His Friday is not looking much better. In a nut, the most generous way to interpret what he just said to some supporters in Arizona is that tech innovation and the free market makes great things like the Apple watch, so it ougt to make great health insurance as well.
The health beat is usually Richard’s bailiwick, but I think I can handle this. If we imagine that Bush meant something completely different from what he actually said, that tech and the market can provide great care, then he’d be on the right track. Hospitals are full of all kinds of nifty gadgets. On the other hand I can think of plenty of reasons why that counterfactual argument is just as stupid. Innovation to make people healthier is also known as biomedical research science. I do that all day and have done for a while in a variety of settings, and I can say that without constant government investment new advances would dry up in a hurry. Even private research firms like Pfizer would grind down to a near-halt since, little known fact, a lot of what they do is license intellectual developments made in government-funded research and get them ready for market.

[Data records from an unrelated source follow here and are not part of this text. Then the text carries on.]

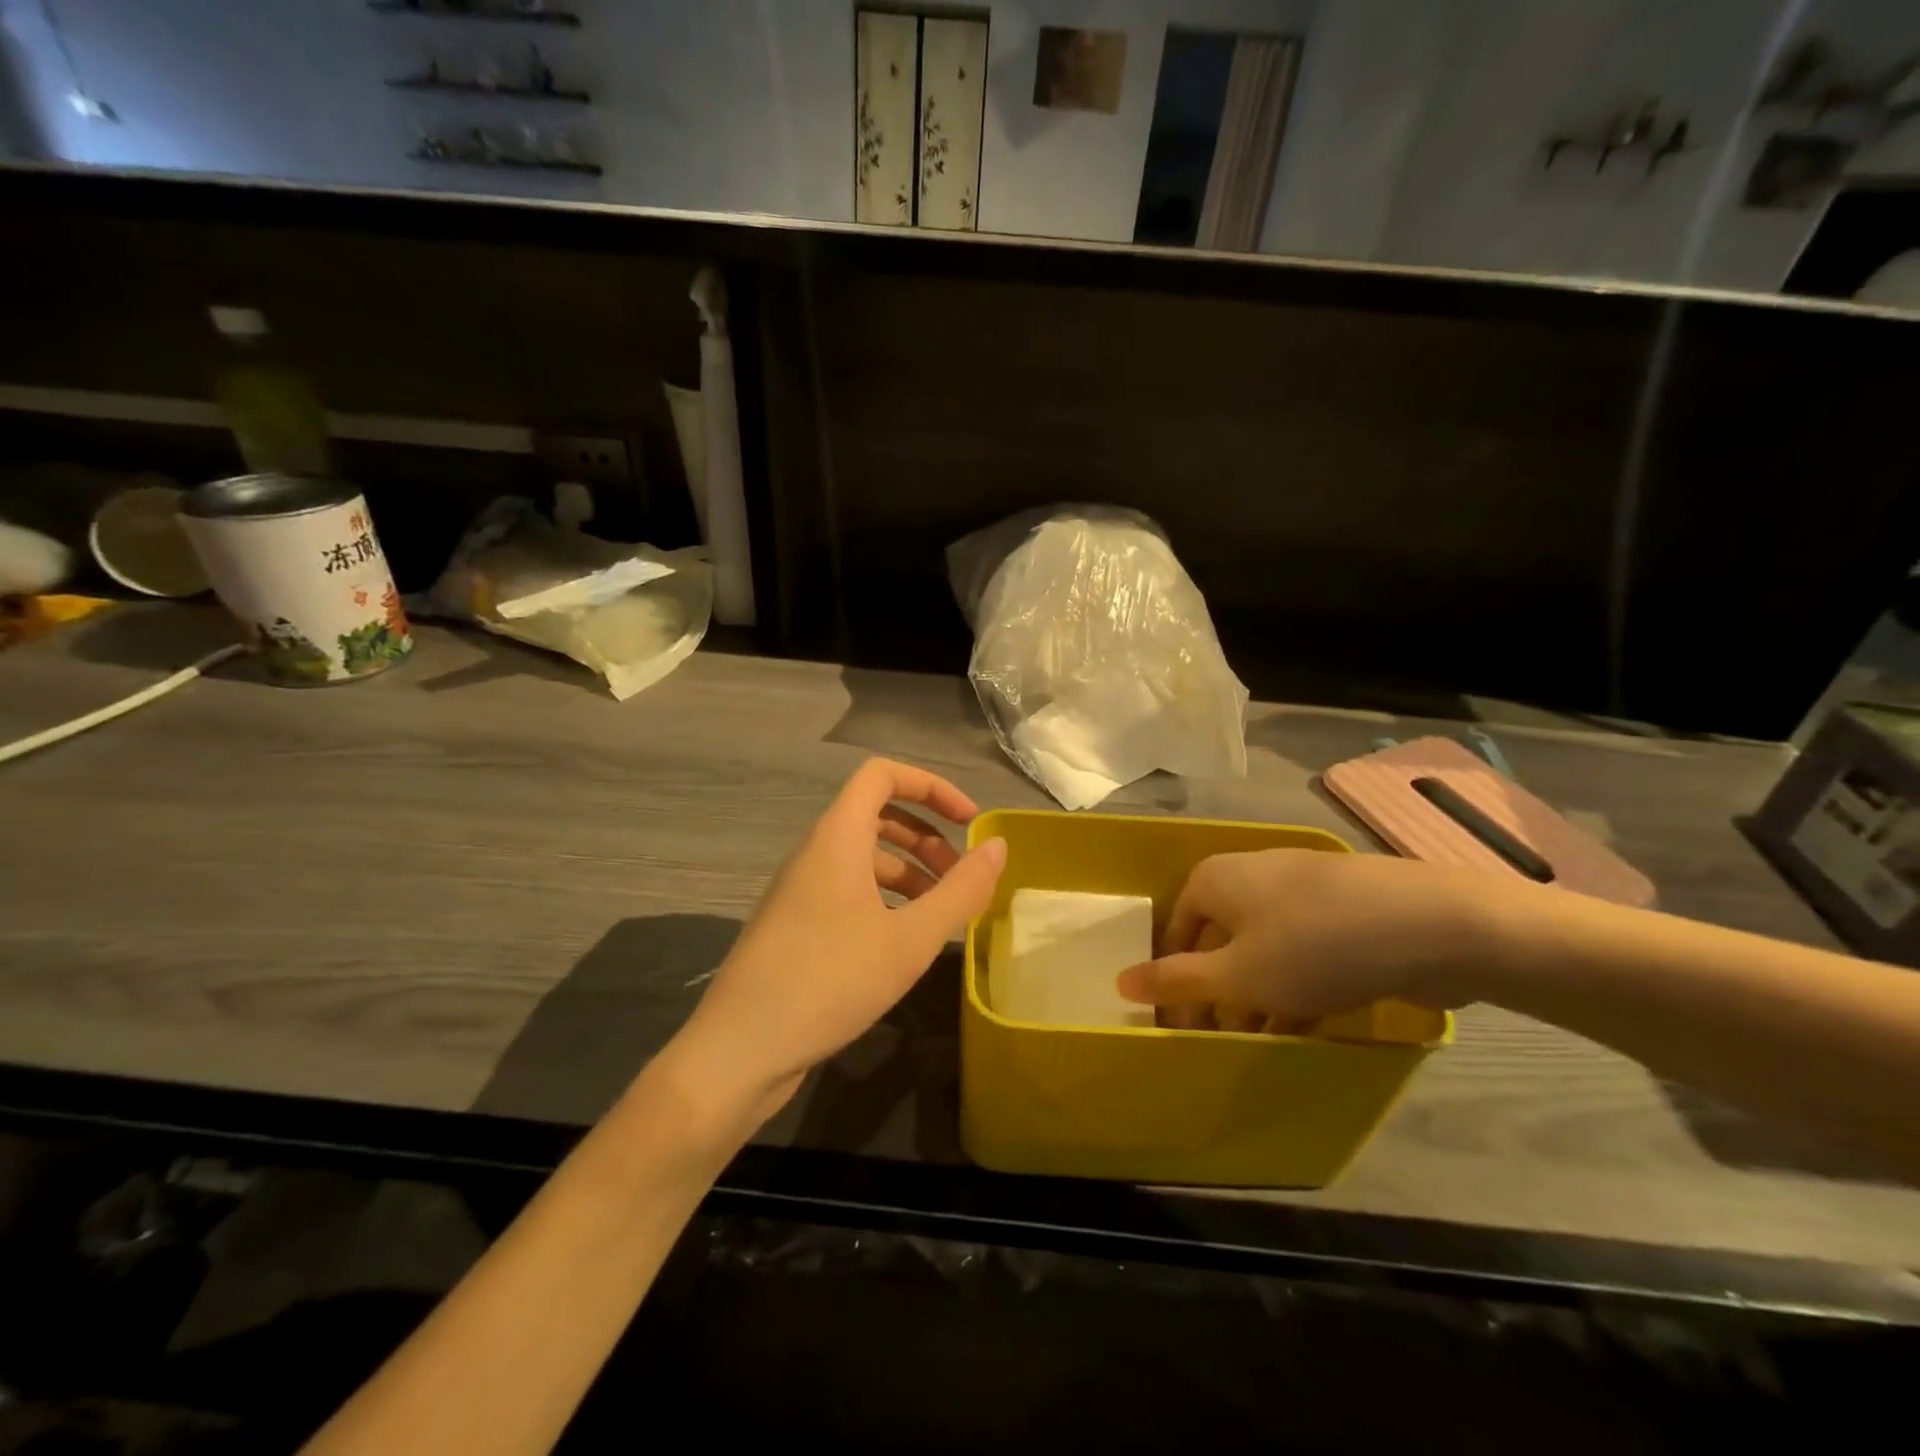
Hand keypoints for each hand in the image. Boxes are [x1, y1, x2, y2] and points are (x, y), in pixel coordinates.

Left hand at [666, 759, 1005, 1124]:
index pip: (882, 775)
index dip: (931, 786)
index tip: (969, 821)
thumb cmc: (829, 981)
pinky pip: (850, 890)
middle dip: (927, 835)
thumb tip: (998, 847)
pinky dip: (887, 899)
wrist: (739, 1050)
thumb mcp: (909, 939)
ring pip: (865, 857)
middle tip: (961, 875)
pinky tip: (909, 940)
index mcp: (837, 837)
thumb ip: (961, 890)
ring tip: (945, 912)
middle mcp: (816, 851)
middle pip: (877, 815)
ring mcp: (802, 888)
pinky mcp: (797, 923)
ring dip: (910, 871)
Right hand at [1115, 849, 1503, 1025]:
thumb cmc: (1314, 947)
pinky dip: (1294, 980)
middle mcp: (1250, 873)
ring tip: (1264, 1040)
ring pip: (1261, 945)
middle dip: (1217, 991)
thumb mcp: (1237, 975)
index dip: (1173, 980)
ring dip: (1256, 992)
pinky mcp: (1342, 904)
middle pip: (1217, 938)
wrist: (1432, 923)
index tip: (1183, 1027)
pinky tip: (1307, 1019)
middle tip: (1222, 1041)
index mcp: (1214, 879)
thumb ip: (1176, 980)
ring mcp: (1300, 885)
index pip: (1175, 931)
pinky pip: (1300, 945)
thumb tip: (1120, 980)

Even when it comes to fancy new scanners and such the invisible hand needs help. A lot of fancy tech fails to deliver on its marketing promises and some technologies actually make things worse. Without independent, publicly-funded research to test the usefulness of a new device most products of the free market will make health care more exclusive, a lot more expensive but no better at making anyone less sick. Come to think of it health care technology that is unnecessarily expensive, exclusive, buggy and not very useful for its intended purpose is a great analogy for the Apple watch.
But there really is not any ambiguity about innovation in health insurance. Without government oversight more or less every single innovation in the insurance marketplace will be solely dedicated to separating patients and hospitals from their money. In the pre-PPACA dark ages major insurers kept massive divisions of denial experts in a constant state of fevered competition to find the greatest loopholes, small print and outright fraud to keep customers from collecting on their claims, and that only counts the lucky customers whose clean health record earned them entry in the first place. For people lime me who truly understand the capabilities of genetic sequencing, the value of cheap genomics for insurance denial was, frankly, scary as hell. To people on the receiving end that invisible hand would look and feel a lot more like a, well, you get the idea.